■ What is expected: An exact copy of every record below is needed, with all pictures removed.

■ The records:
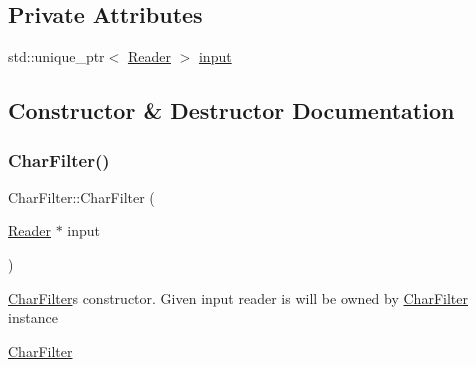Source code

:\subsection*{Private Attributes}
\begin{DoxyCompactItemize}
\item 
std\+::unique\+\_\+ptr$<$ \mbox{\hyperlink{classlucene_1_1core_1_1analysis_1_1Reader}{Reader}} $>$ \mbox{\hyperlink{classlucene_1_1core_1_1analysis_1_1characterutil_1_1CharFilter_a774b34856b115721d2ec012e475413c4}{input}}
\end{DoxyCompactItemize}


\subsection{Constructor \& Destructor Documentation}
\mbox{\label{classlucene_1_1core_1_1analysis_1_1characterutil_1_1CharFilter_ac13b7526b15e97a551071c2b759d1af1}} 
\subsubsection{\texorpdfstring{Char\+Filter()}{CharFilter()}}
{\footnotesize\ttfamily Char\+Filter\+::\+Char\+Filter (\begin{DoxyParamCaption}\item[{\mbox{\hyperlink{classlucene_1_1core_1_1analysis_1_1Reader}{Reader}} $\ast$}]{input }\end{DoxyParamCaption})\hspace{0.3cm}{\ttfamily [explicit]}}

\mbox{\hyperlink{classlucene_1_1core_1_1analysis_1_1characterutil_1_1CharFilter}{Char\+Filter}}\textquotesingle{}s constructor. Given input reader is will be owned by \mbox{\hyperlink{classlucene_1_1core_1_1analysis_1_1characterutil_1_1CharFilter}{Char\+Filter}} instance

\mbox{\hyperlink{classlucene_1_1core_1_1analysis_1_1characterutil_1_1CharFilter}{Char\+Filter}} \mbox{\label{classlucene_1_1core_1_1analysis_1_1characterutil_1_1CharFilter_acf60f32d245a97caebc76508363d61b6}}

■ Solved exercise:
Source code

:\subsection*{Private Attributes}
\begin{DoxyCompactItemize}
\item 
std\+::unique\+\_\+ptr$<$ \mbox{\hyperlink{classlucene_1_1core_1_1analysis_1_1Reader}{Reader}} $>$ \mbox{\hyperlink{classlucene_1_1core_1_1analysis_1_1characterutil_1_1CharFilter_a774b34856b115721d2ec012e475413c4}{input}}
\end{DoxyCompactItemize}


\subsection{Constructor \& Destructor Documentation}
\mbox{\label{classlucene_1_1core_1_1analysis_1_1characterutil_1_1CharFilter_ac13b7526b15e97a551071c2b759d1af1}} 
\subsubsection{\texorpdfstring{Char\+Filter()}{CharFilter()}}
{\footnotesize\ttfamily Char\+Filter\+::\+Char\+Filter (\begin{DoxyParamCaption}\item[{\mbox{\hyperlink{classlucene_1_1core_1_1analysis_1_1Reader}{Reader}} $\ast$}]{input }\end{DoxyParamCaption})\hspace{0.3cm}{\ttfamily [explicit]}}

\mbox{\hyperlink{classlucene_1_1core_1_1analysis_1_1characterutil_1_1CharFilter}{Char\+Filter}}\textquotesingle{}s constructor. Given input reader is will be owned by \mbox{\hyperlink{classlucene_1_1core_1_1analysis_1_1characterutil_1_1CharFilter}{Char\+Filter}} instance

\mbox{\hyperlink{classlucene_1_1core_1_1analysis_1_1characterutil_1_1CharFilter}{Char\+Filter}} \mbox{\label{classlucene_1_1core_1_1analysis_1_1characterutil_1_1CharFilter_acf60f32d245a97caebc76508363d61b6}}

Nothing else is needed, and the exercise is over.